Die größte Kritik des NABU richtet sich weiterhin gegen die Treibstoffwahl vieler Reedereien. Nur vier der untersuchten Unternehmen schließen den Einsatz von Schweröl konsequent aus. Der besonders klimaschädliche Kraftstoff wird noch immer vielfach verwendet, obwohl alternative Technologien verfügbar sind.
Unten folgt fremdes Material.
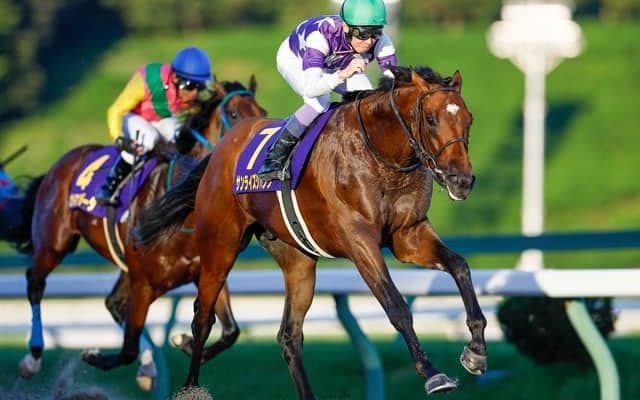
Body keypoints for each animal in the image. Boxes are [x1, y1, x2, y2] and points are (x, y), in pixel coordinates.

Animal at [12, 77, 267, 391]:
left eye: (262, 110)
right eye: (233, 113)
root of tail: (62, 162)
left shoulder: (203, 271)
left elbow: (230, 331)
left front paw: (182, 342)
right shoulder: (144, 282)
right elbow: (127, 349)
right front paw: (94, 356)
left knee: (113, 303)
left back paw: (147, 367)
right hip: (54, 243)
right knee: (35, 283)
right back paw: (32, 358)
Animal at [135, 65, 488, 398]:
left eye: (468, 119)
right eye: (431, 119)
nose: (461, 180)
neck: (380, 153)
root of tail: (222, 148)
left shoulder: (408, 235)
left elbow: (459, 266)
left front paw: (476, 351)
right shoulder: (360, 242)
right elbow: (397, 306)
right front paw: (432, 373)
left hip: (297, 260)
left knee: (288, 335)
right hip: (220, 247)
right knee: (203, 318)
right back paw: (189, 387)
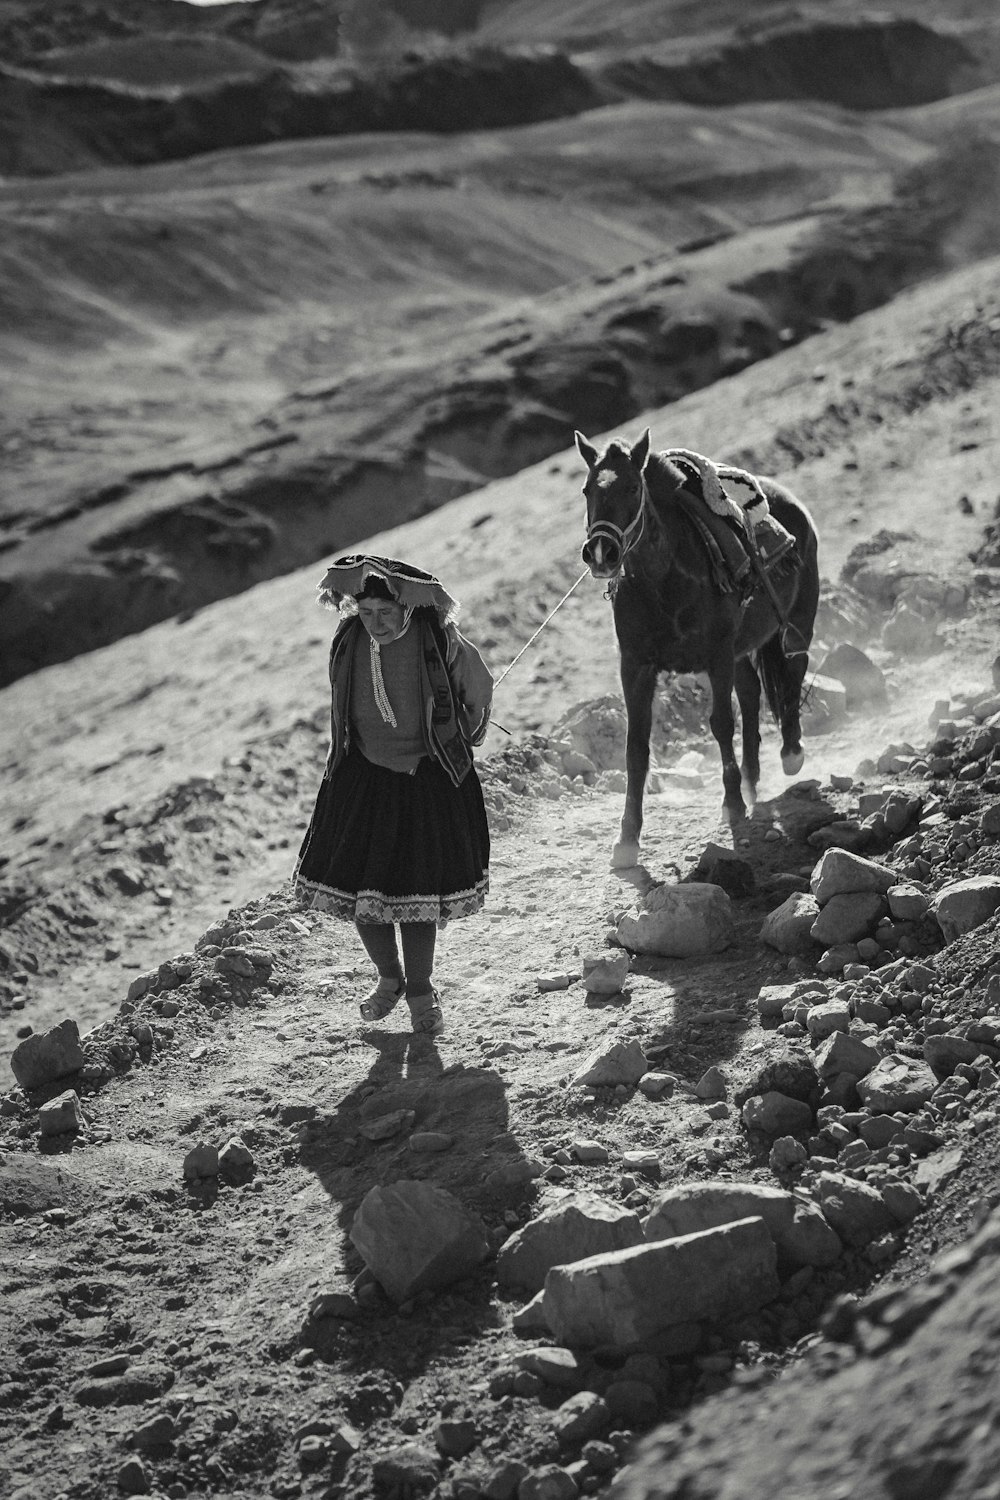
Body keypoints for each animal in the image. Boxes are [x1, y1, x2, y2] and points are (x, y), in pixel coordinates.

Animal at [569, 429, 821, 870]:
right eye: (587, 490)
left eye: (633, 487)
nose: (601, 552)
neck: (664, 578)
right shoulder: (636, 666)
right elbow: (636, 746)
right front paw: (627, 839)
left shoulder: (716, 655)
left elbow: (721, 723)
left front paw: (732, 804)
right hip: (742, 649)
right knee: (752, 694)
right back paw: (753, 778)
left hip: (796, 623)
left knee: (792, 673)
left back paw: (790, 754)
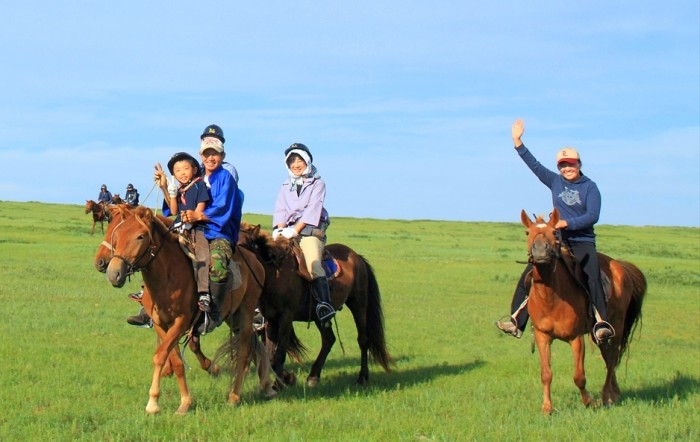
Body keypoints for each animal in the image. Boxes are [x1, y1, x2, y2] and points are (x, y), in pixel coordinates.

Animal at [92, 206, 276, 414]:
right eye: (115, 234)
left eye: (140, 236)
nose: (112, 272)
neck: (168, 276)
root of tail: (254, 261)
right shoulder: (161, 324)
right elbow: (174, 359)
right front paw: (181, 401)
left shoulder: (181, 322)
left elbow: (160, 356)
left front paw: (156, 402)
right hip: (232, 316)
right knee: (253, 345)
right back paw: (266, 386)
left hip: (245, 311)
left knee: (244, 351)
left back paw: (235, 396)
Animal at [239, 223, 394, 388]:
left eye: (243, 245)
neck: (275, 273)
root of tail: (357, 257)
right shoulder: (271, 319)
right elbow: (269, 356)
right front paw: (282, 380)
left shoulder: (286, 317)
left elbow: (279, 354)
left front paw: (282, 382)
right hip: (319, 315)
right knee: (329, 339)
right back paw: (313, 376)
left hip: (358, 303)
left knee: (363, 340)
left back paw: (362, 377)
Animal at [520, 207, 644, 414]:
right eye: (528, 232)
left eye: (554, 231)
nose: (540, 251)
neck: (551, 297)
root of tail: (620, 266)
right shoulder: (542, 335)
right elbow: (546, 373)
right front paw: (547, 408)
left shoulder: (576, 338)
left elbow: (579, 376)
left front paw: (589, 401)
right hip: (598, 334)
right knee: (608, 356)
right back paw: (614, 392)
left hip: (616, 326)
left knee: (612, 357)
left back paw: (607, 396)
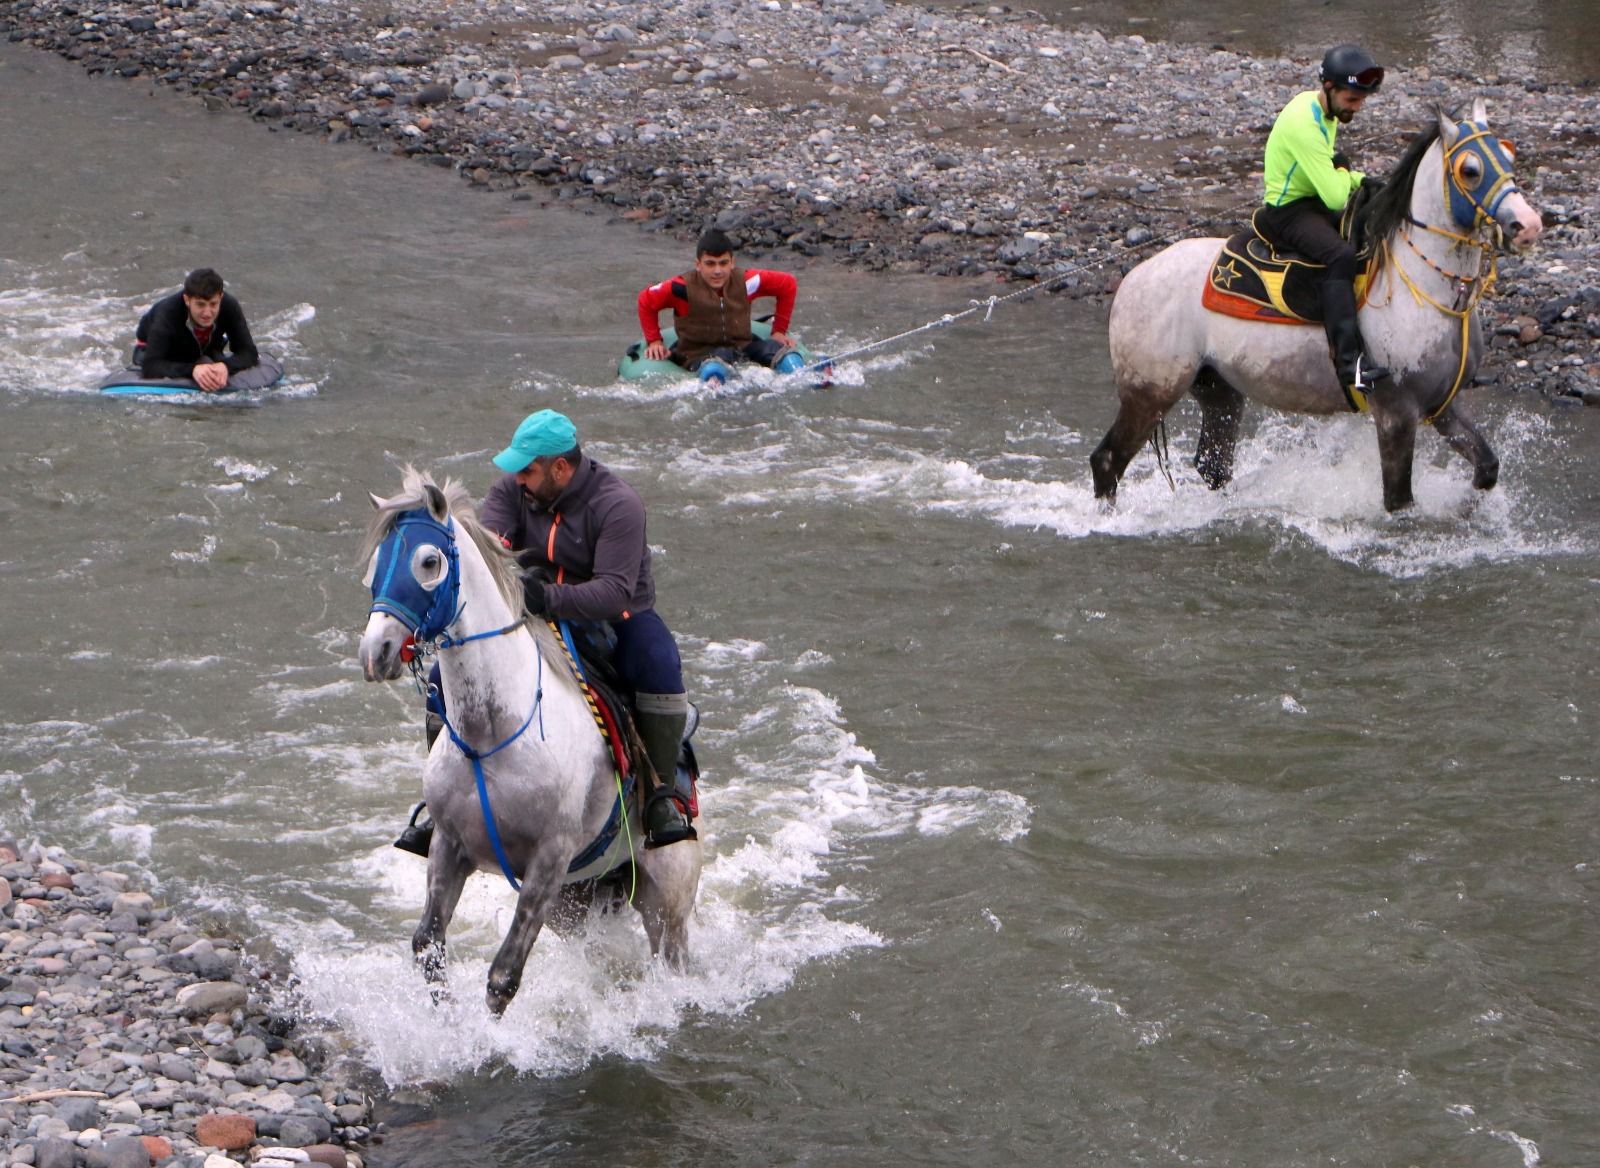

Auch Flüssigerdgas (LNG) betrachtet der NABU kritisch. Die Umweltorganisation sieht darin keine langfristige Lösung, da bei Förderung und Betrieb erhebliche Mengen Methan freigesetzt werden können. Stattdessen fordert sie Investitionen in klimaneutrale eFuels wie grünes Methanol oder Ammoniak.

Kreuzfahrten bleiben eine Belastung für Klima und Umwelt

Trotz einzelner Fortschritte sieht der NABU die Branche insgesamt weiterhin „auf fossilem Kurs“. Die Zahl der Kreuzfahrtgäste steigt kontinuierlich. Laut Branchenverband CLIA reisten 2025 weltweit rund 37,2 Millionen Menschen mit Kreuzfahrtschiffen – ein neuer Rekordwert. Für Deutschland wurden rund 2,8 Millionen Kreuzfahrtpassagiere gezählt.

Der NABU kommt deshalb zu einem klaren Schluss: Von einer klimaneutralen oder umweltfreundlichen Kreuzfahrt ist die Branche auch 2026 noch weit entfernt. Zwar gebe es technische Lösungen und erste Konzepte für vollelektrische Kreuzfahrtschiffe, doch bislang werde zu wenig investiert und der Wechsel zu klimafreundlichen Antrieben gehe zu langsam voran.